Published: 28 Oct 2023, Last Modified: 08 Dec 2023NeurIPS2023-AI4Science PosterEveryoneRevisionsBibTeX
Keywords: scientific computing, data-driven algorithm design, online learning, multi-armed bandits, contextual bandits, numerical analysis, learning-augmented algorithms, algorithms with predictions
TL;DR: We show provable guarantees for learning the relaxation parameter of linear system solvers.

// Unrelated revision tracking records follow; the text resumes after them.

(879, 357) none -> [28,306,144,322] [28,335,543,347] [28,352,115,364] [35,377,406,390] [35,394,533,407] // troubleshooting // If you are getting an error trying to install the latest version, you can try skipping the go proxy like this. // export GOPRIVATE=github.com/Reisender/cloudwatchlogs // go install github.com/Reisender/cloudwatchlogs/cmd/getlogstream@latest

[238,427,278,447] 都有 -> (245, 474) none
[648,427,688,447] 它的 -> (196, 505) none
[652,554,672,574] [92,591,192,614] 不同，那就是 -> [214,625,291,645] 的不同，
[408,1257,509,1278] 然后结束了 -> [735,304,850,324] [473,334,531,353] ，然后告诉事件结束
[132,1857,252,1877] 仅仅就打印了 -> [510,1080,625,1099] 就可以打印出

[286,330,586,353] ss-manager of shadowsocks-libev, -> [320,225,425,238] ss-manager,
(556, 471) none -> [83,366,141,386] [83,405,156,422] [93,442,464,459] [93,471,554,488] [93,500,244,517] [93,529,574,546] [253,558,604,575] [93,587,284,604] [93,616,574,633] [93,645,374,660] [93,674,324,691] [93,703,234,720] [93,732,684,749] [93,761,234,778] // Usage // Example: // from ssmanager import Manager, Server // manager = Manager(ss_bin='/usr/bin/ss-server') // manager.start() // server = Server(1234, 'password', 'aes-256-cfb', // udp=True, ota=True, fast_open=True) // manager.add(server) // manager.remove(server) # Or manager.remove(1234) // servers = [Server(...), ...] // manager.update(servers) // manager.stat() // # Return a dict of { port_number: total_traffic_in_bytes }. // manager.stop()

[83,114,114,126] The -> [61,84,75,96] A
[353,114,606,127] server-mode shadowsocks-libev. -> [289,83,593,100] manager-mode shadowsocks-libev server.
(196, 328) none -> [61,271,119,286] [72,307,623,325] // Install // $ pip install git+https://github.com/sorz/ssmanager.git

Abstract: Solving a linear system $\mathbf{Ax}=\mathbf{b}$ is a fundamental scientific computing primitive for which numerous solvers and preconditioners have been developed. These come with parameters whose optimal values depend on the system being solved and are often impossible or too expensive to identify; thus in practice sub-optimal heuristics are used. We consider the common setting in which many related linear systems need to be solved, e.g. during a single numerical simulation. In this scenario, can we sequentially choose parameters that attain a near-optimal overall number of iterations, without extra matrix computations? We answer in the affirmative for Successive Over-Relaxation (SOR), a standard solver whose parameter $\omega$ has a strong impact on its runtime. For this method, we prove that a bandit online learning algorithm---using only the number of iterations as feedback---can select parameters for a sequence of instances such that the overall cost approaches that of the best fixed $\omega$ as the sequence length increases. Furthermore, when given additional structural information, we show that a _contextual_ bandit method asymptotically achieves the performance of the _instance-optimal_ policy, which selects the best $\omega$ for each instance. Our work provides the first learning-theoretic treatment of high-precision linear system solvers and the first end-to-end guarantees for data-driven scientific computing, demonstrating theoretically the potential to speed up numerical methods using well-understood learning algorithms.